● YOUR TASK
Transcribe the full listing exactly, and drop every picture.

● EXERCISE DATA

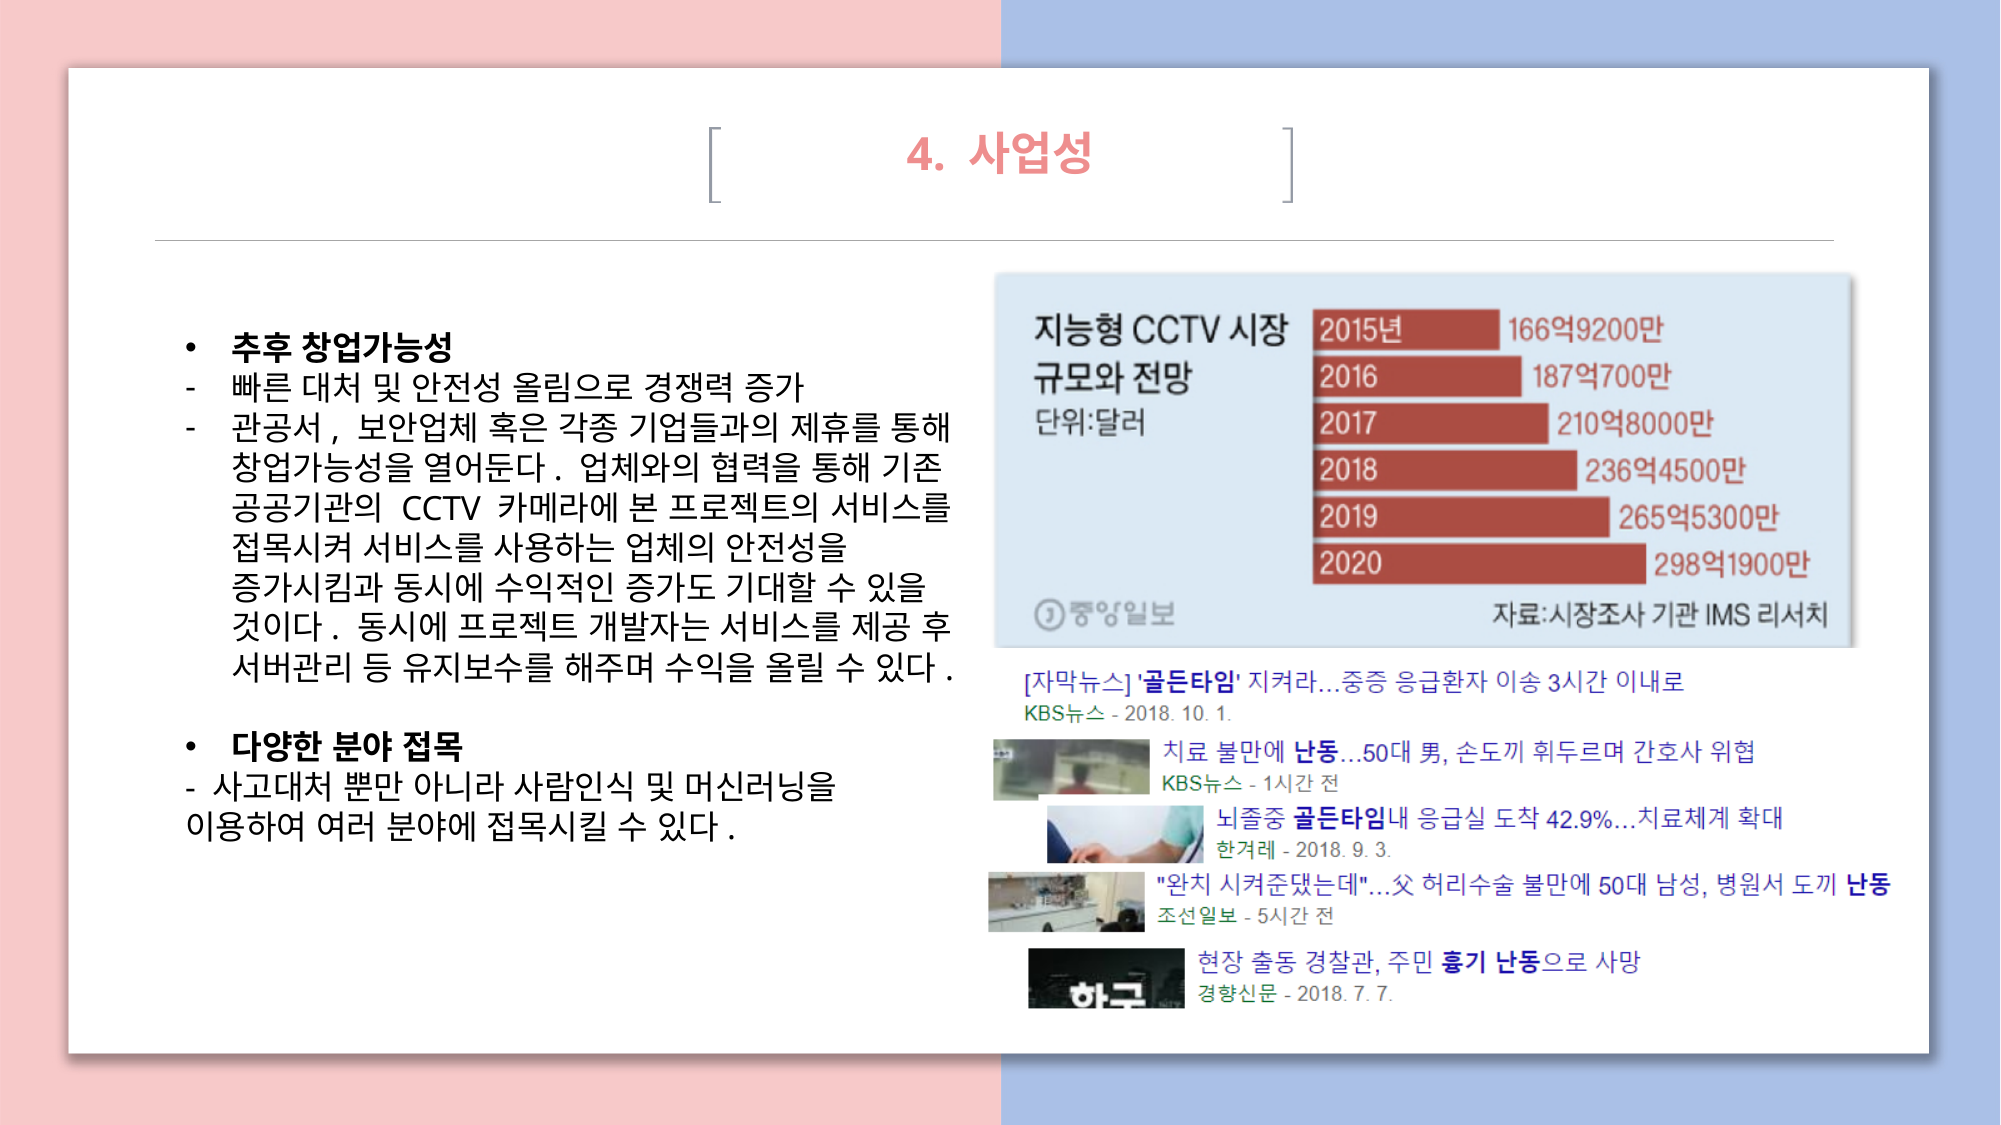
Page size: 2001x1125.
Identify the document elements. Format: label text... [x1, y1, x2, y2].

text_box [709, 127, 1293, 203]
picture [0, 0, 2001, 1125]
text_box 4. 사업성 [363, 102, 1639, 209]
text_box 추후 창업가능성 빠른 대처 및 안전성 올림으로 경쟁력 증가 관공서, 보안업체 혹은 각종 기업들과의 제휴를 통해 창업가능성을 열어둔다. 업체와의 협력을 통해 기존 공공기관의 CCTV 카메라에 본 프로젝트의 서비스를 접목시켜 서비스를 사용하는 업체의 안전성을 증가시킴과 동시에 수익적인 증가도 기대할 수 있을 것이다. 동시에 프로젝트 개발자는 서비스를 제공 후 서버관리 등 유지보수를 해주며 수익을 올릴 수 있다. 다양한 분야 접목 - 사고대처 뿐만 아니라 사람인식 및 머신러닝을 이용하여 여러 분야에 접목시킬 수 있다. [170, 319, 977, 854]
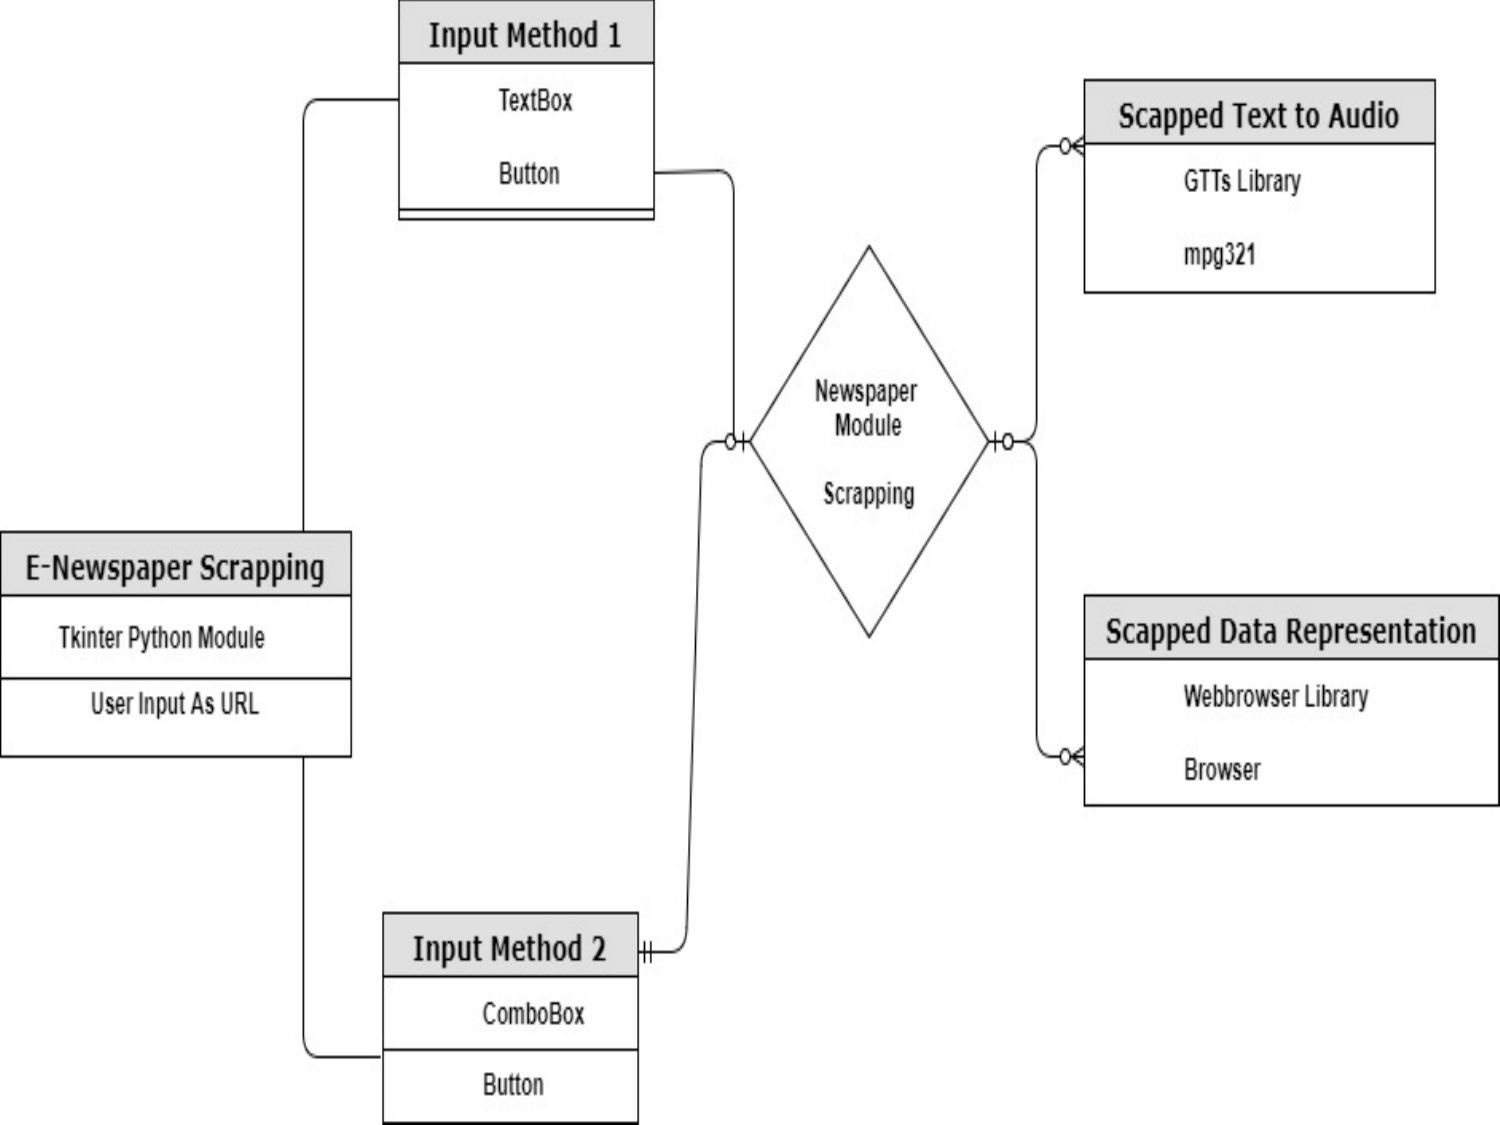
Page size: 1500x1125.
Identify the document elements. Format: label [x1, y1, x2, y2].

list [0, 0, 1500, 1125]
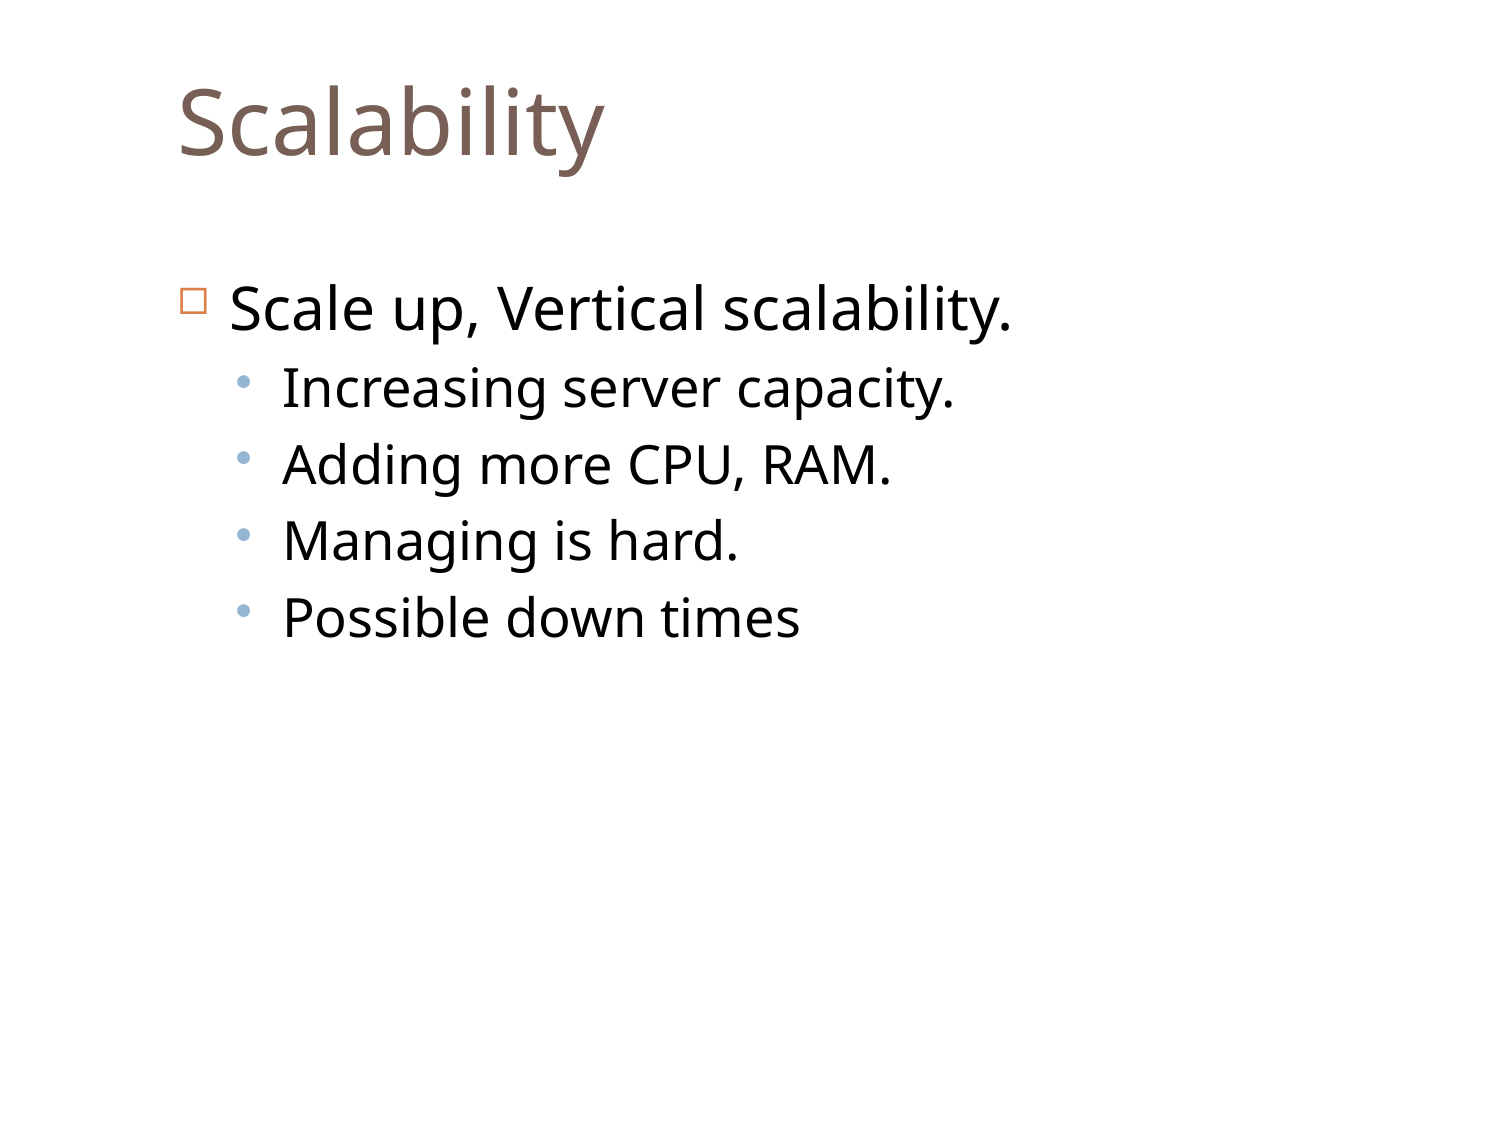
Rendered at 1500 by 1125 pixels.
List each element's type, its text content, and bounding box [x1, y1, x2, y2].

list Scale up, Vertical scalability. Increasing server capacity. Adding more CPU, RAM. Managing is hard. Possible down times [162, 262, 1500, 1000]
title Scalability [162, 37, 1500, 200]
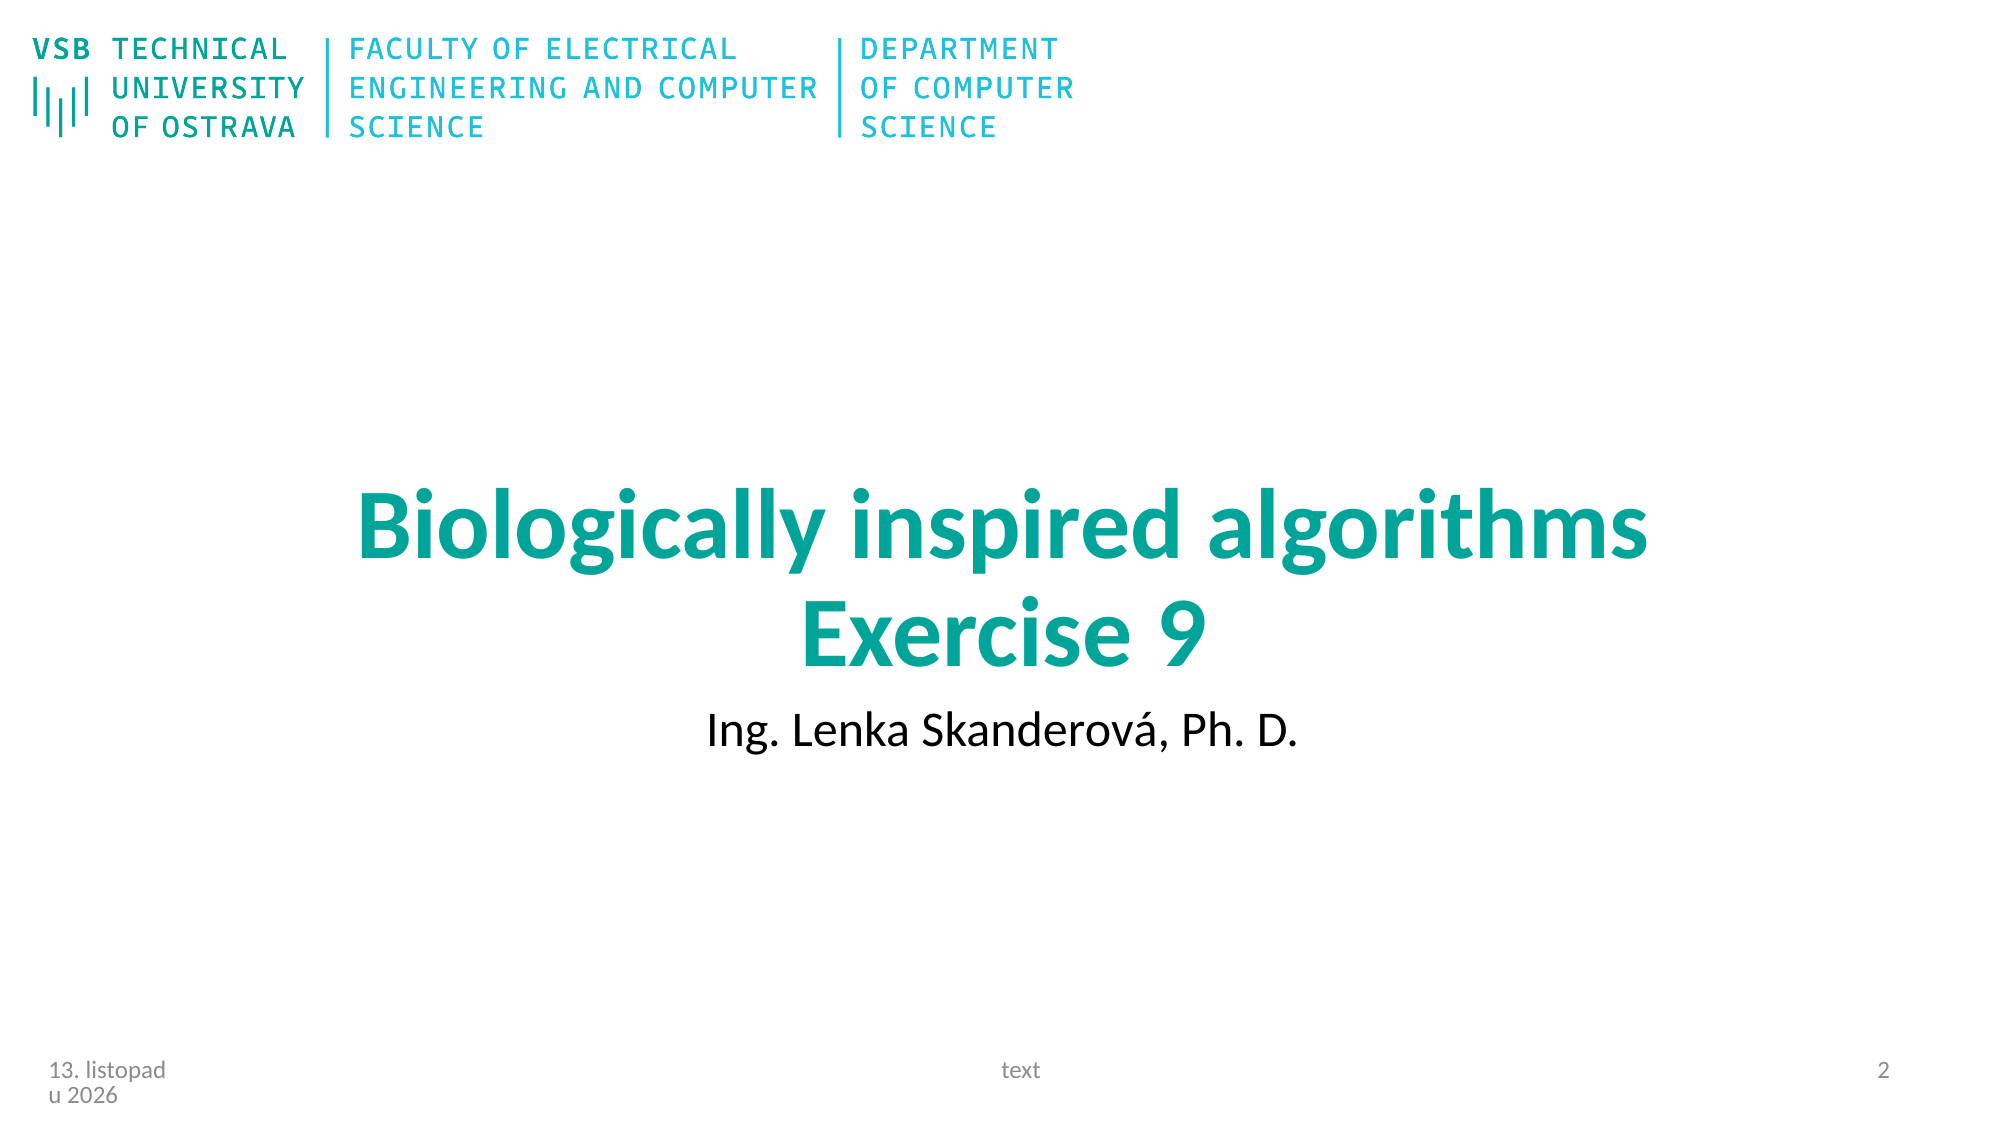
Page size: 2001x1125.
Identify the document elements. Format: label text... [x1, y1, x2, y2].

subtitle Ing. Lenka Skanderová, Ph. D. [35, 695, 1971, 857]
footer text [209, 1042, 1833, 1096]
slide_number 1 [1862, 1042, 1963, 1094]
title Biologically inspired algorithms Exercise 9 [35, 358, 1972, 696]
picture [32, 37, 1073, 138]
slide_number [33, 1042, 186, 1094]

● WRITTEN RESPONSE
Page size: 2001x1125.
Identify the document elements. Format: label text... [x1, y1, x2, y2].

text_box [709, 127, 1293, 203]
picture [0, 0, 2001, 1125]
text_box 4. 사업성 [363, 102, 1639, 209]
text_box 추후 창업가능성 빠른 대처 및 안전성 올림으로 경쟁력 증가 관공서, 보안업체 혹은 각종 기업들과의 제휴를 통해 창업가능성을 열어둔다. 업체와의 협력을 통해 기존 공공기관의 CCTV 카메라에 본 프로젝트의 서비스를 접목시켜 서비스를 사용하는 업체의 안전성을 증가시킴과 동시에 수익적인 증가도 기대할 수 있을 것이다. 동시에 프로젝트 개발자는 서비스를 제공 후 서버관리 등 유지보수를 해주며 수익을 올릴 수 있다. 다양한 분야 접목 - 사고대처 뿐만 아니라 사람인식 및 머신러닝을 이용하여 여러 분야에 접목시킬 수 있다. [170, 319, 977, 854]
Page size: 1500x1125.
Identify the document elements. Format: label [x1, y1, x2, y2].

list [0, 0, 1500, 1125]
Rendered at 1500 by 1125 pixels.
List each element's type, its text content, and bounding box [x1, y1, x2, y2].

list Scale up, Vertical scalability. Increasing server capacity. Adding more CPU, RAM. Managing is hard. Possible down times [162, 262, 1500, 1000]
title Scalability [162, 37, 1500, 200]
Page size: 2001x1125.
Identify the document elements. Format: label text... [x1, y1, x2, y2].

subtitle Ing. Lenka Skanderová, Ph. D. [35, 695, 1971, 857]
footer text [209, 1042, 1833, 1096]
slide_number 1 [1862, 1042, 1963, 1094]
title Biologically inspired algorithms Exercise 9 [35, 358, 1972, 696]
picture [32, 37, 1073, 138]
slide_number [33, 1042, 186, 1094]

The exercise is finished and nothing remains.